Monday, June 10, 2024

Jun 11 Tue - Why Is there Peace after the Forgiveness of Sins?

 

Jun 11 Tue
Why Is there Peace after the Forgiveness of Sins?
Peaceful souls are neither pessimists nor neurotics. They are not smug optimists, but have a wise and legitimate optimism, based on the heart of Jesus, for they know that nothing happens but what God wills, and that for the one who lives in faith, everything is foreseen by God, everything is for the best, everything is love. Mild temper, patience, goodness, and serenity grow only in peace.
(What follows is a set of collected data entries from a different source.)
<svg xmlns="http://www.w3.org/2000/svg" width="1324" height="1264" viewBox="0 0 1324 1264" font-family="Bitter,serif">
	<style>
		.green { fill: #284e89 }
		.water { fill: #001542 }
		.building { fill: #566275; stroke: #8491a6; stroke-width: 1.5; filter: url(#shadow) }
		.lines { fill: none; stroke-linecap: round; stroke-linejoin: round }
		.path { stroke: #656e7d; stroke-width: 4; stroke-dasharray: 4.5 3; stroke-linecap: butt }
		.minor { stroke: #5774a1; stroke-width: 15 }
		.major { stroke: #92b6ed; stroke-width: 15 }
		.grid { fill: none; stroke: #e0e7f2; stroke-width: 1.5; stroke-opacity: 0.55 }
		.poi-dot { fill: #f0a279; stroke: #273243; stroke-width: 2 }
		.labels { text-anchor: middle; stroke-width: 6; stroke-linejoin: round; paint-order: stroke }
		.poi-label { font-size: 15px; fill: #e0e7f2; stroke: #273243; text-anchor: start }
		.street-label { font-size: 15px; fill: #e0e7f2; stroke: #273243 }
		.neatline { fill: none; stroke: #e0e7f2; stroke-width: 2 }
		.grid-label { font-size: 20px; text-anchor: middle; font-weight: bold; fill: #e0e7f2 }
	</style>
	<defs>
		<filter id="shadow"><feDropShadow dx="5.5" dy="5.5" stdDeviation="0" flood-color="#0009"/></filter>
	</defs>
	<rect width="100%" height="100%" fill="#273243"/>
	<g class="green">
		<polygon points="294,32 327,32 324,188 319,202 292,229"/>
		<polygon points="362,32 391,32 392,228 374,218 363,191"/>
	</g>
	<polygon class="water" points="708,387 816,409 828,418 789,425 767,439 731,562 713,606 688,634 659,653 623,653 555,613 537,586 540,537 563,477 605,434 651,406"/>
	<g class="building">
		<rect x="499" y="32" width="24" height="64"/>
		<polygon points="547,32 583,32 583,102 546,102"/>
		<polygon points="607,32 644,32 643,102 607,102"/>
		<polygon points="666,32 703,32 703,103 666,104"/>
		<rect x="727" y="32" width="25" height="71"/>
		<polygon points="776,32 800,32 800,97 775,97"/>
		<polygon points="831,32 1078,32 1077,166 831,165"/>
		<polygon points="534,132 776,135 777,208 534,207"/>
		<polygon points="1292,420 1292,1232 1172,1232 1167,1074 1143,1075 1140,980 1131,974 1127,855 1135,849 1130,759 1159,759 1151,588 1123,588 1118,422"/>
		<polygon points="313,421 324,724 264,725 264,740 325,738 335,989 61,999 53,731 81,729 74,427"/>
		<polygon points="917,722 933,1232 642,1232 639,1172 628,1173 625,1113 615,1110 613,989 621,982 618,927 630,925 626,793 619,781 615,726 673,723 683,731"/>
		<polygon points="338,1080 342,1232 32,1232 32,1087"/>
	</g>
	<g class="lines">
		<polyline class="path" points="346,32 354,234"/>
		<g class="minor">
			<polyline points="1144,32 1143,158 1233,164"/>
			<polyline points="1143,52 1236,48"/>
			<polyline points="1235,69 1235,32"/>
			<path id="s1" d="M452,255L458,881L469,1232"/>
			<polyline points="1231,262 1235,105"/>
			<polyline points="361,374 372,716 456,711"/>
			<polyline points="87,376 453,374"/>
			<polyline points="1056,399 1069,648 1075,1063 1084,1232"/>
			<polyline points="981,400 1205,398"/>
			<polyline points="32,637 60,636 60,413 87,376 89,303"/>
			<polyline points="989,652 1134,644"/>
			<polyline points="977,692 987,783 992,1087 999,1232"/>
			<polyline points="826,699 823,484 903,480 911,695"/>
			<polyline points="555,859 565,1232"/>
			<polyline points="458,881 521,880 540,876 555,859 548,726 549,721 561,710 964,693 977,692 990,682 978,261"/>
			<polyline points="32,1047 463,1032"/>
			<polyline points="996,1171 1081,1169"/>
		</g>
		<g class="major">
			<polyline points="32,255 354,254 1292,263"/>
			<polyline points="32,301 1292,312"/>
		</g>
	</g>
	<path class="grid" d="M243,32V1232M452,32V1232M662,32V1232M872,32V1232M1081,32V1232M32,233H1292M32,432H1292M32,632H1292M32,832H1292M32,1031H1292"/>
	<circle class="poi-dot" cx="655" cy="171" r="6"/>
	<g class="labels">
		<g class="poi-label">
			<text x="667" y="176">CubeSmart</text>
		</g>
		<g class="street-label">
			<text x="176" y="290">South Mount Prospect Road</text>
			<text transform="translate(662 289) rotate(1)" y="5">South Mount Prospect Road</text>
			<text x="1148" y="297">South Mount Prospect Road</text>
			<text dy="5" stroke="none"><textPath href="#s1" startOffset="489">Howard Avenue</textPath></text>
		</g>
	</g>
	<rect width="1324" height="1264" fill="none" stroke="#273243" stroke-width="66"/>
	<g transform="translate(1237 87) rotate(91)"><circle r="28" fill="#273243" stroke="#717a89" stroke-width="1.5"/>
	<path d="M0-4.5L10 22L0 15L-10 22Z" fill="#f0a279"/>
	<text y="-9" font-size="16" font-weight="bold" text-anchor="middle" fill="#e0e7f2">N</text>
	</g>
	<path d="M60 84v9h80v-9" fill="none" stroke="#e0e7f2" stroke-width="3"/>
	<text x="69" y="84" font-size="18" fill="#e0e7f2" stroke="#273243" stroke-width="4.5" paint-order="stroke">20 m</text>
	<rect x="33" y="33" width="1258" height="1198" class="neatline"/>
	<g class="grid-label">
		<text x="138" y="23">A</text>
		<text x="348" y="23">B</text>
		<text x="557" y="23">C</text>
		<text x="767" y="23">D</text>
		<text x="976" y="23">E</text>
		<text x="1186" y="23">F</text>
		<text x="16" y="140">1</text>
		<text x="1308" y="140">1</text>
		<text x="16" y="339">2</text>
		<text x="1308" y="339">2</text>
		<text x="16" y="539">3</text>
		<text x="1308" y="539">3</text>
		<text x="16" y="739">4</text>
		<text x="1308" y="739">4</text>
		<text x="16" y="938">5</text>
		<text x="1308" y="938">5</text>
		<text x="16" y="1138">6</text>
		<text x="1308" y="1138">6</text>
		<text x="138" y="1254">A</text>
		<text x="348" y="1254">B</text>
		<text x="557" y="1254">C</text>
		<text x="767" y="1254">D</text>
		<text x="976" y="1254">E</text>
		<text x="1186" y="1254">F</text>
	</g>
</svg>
Notice that it is not by keeping you away from temptations and struggles that our Lord will guard you. Saint Paul believed this when after he had been transported to the third heaven, an angel of Satan buffeted him in order that he might not take pride in himself so he prayed three times for deliverance. But Jesus answered him, “My grace is sufficient for you.” Elsewhere Saint Paul cries, “The good I want to do, I do not; but the evil that I don’t want to do, that I do. Unhappy man that I am, who shall deliver me from this body of death?" And he was not delivered from it.

Remember that the grace of Jesus is sufficient for you and that it will never be lacking. It is so important to find calmness right away again after each fall! With one look toward him, say to him, "Jesus, one tear from your eyes, one drop of your blood on my soul, and everything will be purified and my soul will be in peace."

We know, says Saint Paul, that to those who love God, all things work together for good. "Even their sins," adds Saint Augustine. Trouble, sadness, and bitterness after a sin often come from offended self-love, from a lack of humility. We regret less the sin as such than the fact that it humiliates us. Peace does not necessarily mean sensible joy. But it is the happiness of him who knows he is where he ought to be and who asks for nothing but what he has, who is always joyous because Jesus, who is all his joy, is always with him.

Peace results from unconditional dedication to God.
Previously, we must enter a war, in the first place, against ourselves: against the pride and disordered self-love that rob us of peace. Each of us must struggle “to attain complete unity between our faith, morals, and deeds. Then, come what may, you'll have, joy with peace, a serenity that will lead you to work ...It will lead you to order, obedience, poverty, chastity, loyalty, and to get the necessary rest, all in Christ's charity."

Without a determined effort to practice these virtues, there can be no true interior peace. For we would lack “the spirit of penance needed to live Christian perfection amid our everyday tasks."